The man killed by a special
forces sniper was Mohamed Belkaid, an Algerian who used the name Samir Bouzid,
is believed to have directed the November 13 Paris attackers via calls from
Belgium, according to the prosecutor's office.
Belkaid is believed to have
helped Paris suspect Salah Abdeslam travel prior to the attacks and transferred
money to a female cousin of Paris ringleader Abdelhamid Abaaoud following the
attack, the Belgian senior counter-terrorism official told CNN in January.
Authorities believe the
26-year-old Abdeslam was using the apartment as a hideout following the
November 13 Paris attacks that left at least 130 people dead, according to the
Belgian counter-terrorism official.

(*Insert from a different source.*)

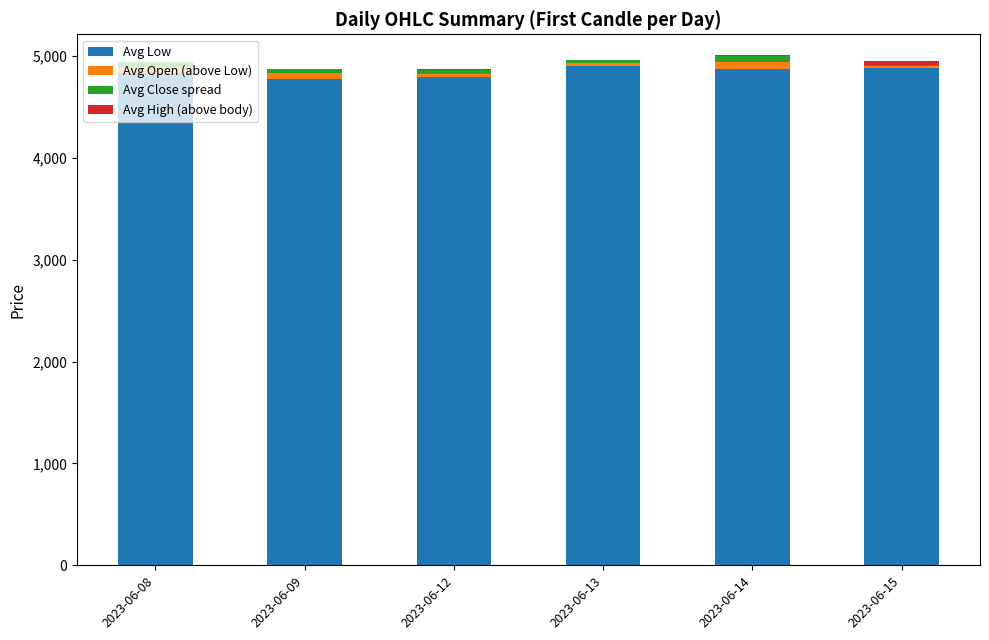

What is the sum of all Avg Low values?

29056.6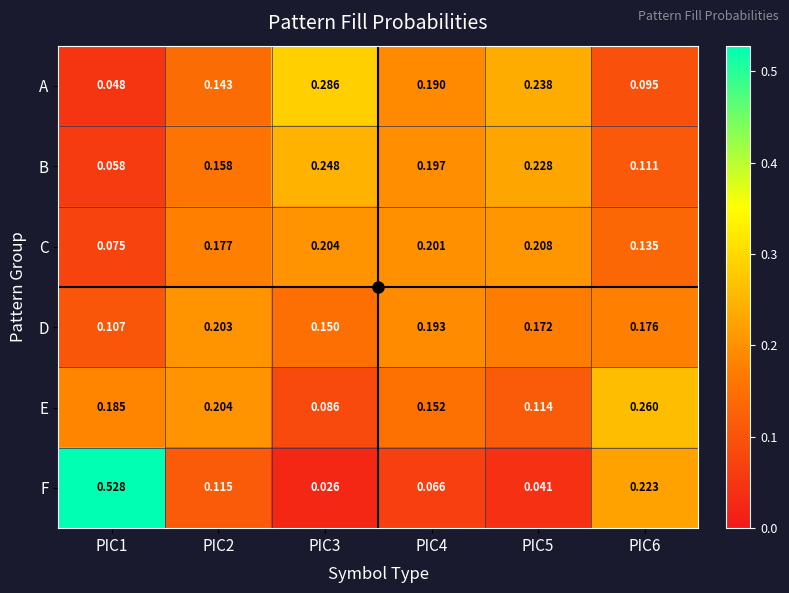

Between PIC1 and PIC4, which series saw the biggest shift?

F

Salah Abdeslam is wanted after
allegedly taking part in last fall's Paris terror attacks.
Up until Friday evening, the
Belgian federal prosecutor's office has only said that "the investigation
continues day and night.
"It is currently not
possible to give any additional information to avoid causing any damage to the
investigation," the agency said.
Belgian authorities are
"not happy" that French media leaked evidence showing Abdeslam was in
the Brussels apartment raided this week, Belgium Federal Prosecutor Eric Van
Der Sijpt said Friday.
Investigators think Abdeslam
may have been the driver of a black Renault Clio that dropped off three suicide
bombers near the Stade de France, one of the attack sites. They also believe he
had worn a suicide belt found on a Paris street after the attacks.
He is believed to have called
friends to take him to Belgium after the attacks. They passed through police
checkpoints, but Abdeslam had not yet been identified as a suspect and they
were allowed to continue on their way.
Surveillance video emerged
of him and another man at a gas station near the Belgian border the day after
the attacks. He has eluded authorities ever since.
In January, authorities found
traces of explosives and Abdeslam's fingerprints in another Brussels apartment.
Some theories have suggested he
had returned to Syria following the attacks.
Abdeslam, a Belgian-born French
citizen, is the brother of another attacker, Ibrahim Abdeslam. He was a French
citizen believed to have been the suicide bomber who detonated explosives
outside a cafe on Boulevard Voltaire.